Rahul goes to Baalu's place where he finds Baalu's sister Paro and falls in love with her. Baalu, while attending a meeting with V. P. Mathur, who is the caretaker of Mehta Industries in India, meets Mathur's daughter Pooja and falls in love with her.

Mehta industries are in shambles because of corrupt managers. The union leader Dattabhau explains this to Baalu (disguised as Rahul). Baalu takes care of this and reopens the company, declaring equal profit sharing among labourers.

At the Shastri's place, Paro's father P. V. Shastri learns of Rahul and Paro's love affair and is enraged since Rahul is a Christian. Baalu comes into the picture and pacifies the situation. Rahul decides to turn into a Brahmin so that he can marry Paro.

Rahul's grandfather in UK learns what is happening with Rahul and comes to India to control the situation. However, since the control of Mehta Industries has gone out of the Mathurs' hands, they decide to kill Rahul and Shambhunath. Rahul and Baalu fight to save Shambhuath from the gangster hired by the Mathurs to kill him.
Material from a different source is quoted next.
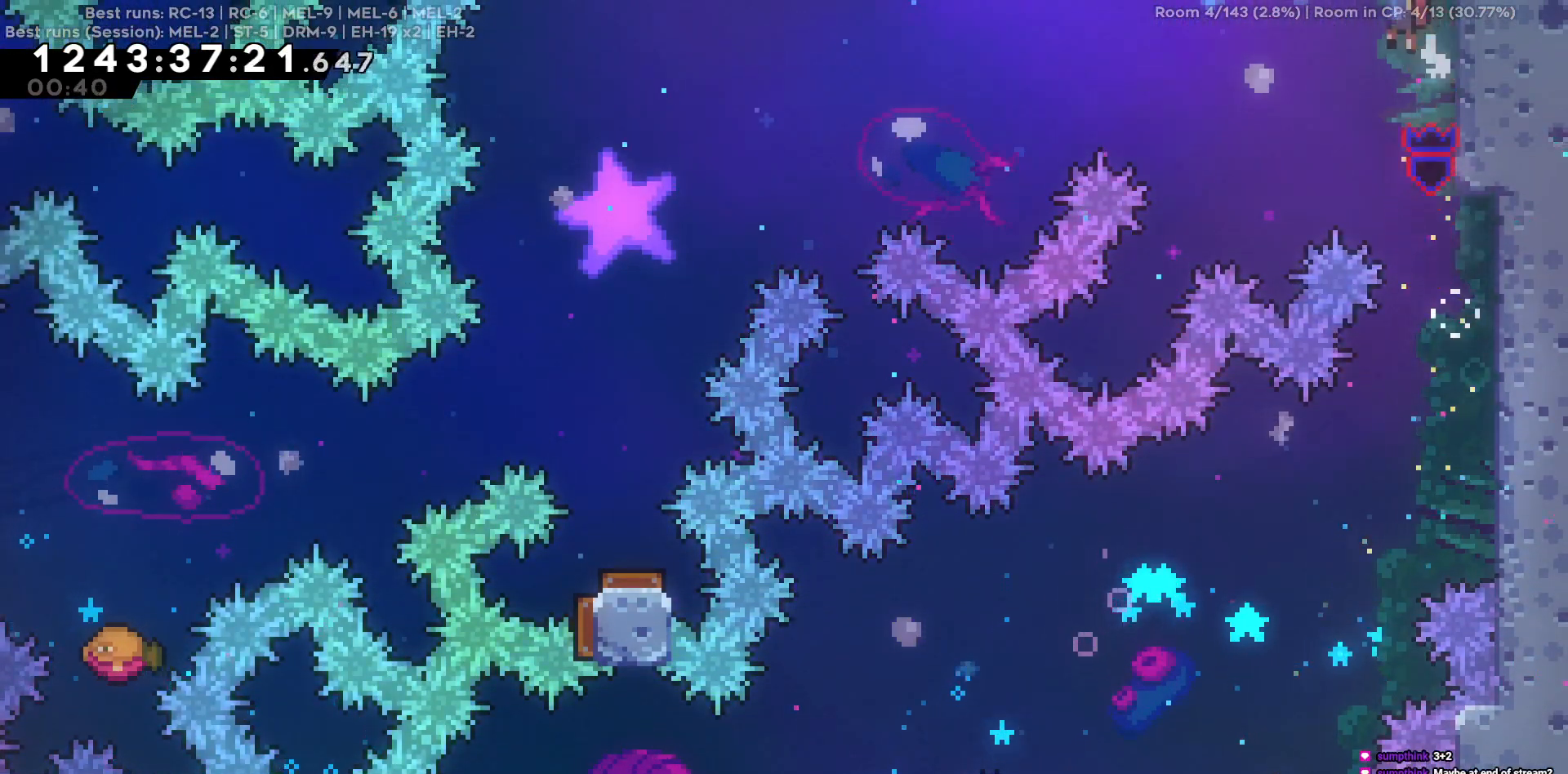
{"keys": ["a", "w"], "events": [[400, "w", "down"]]}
The movie ends with Rahul's marriage with Paro and Baalu's marriage with Pooja.

==Cast==
- Chandrachur Singh as Rahul Mehta
- Arshad Warsi as Balu Shastri
- Priya Gill as Paro Shastri
- Simran as Pooja Mathur
- Pran as Shambunath Mehta, Rahul's grandfather.
- Sulbha Arya as Mrs. Shastri
- Bal Dhuri as Ram Singh, Rahul's caretaker.
- Suresh Malhotra as V. P. Mathur
- Navtej Hundal as Senior Brahmin Pundit
- Pappu Polyester as S. C. Mathur
- Manoj Pahwa as Detective Mirchandani
- K. D. Chandran as P. V. Shastri
- A. K. Hangal as Dattabhau
- Master Frank Anthony as Murli

==Music==
The music was composed by Viju Shah, with lyrics by Anand Bakshi. The soundtrack album, released by Amitabh Bachchan, sold 2.2 million units in India, making it the ninth best-selling Bollywood soundtrack of 1996. The song "Aankh Maarey" was remade for the 2018 film Simmba.

| # | Title | Singer(s) |
|---|---|---|
| 1. | "Tere Mere Sapne" | Udit Narayan, Vinod Rathod & Hema Sardesai |
| 2. | "Kuch Mere Dil Ne Kaha" | Hariharan & Sadhana Sargam |
| 3. | "Aankh Marey" | Kumar Sanu & Kavita Krishnamurthy |
| 4. | "Mere Piya" | Udit Narayan & Sadhana Sargam |
| 5. | "Rama O Rama" | Udit Narayan |
| 6. | "Mera Dil Gaya" | Udit Narayan & Alka Yagnik |

==Reception==
Box Office India declared the film a hit.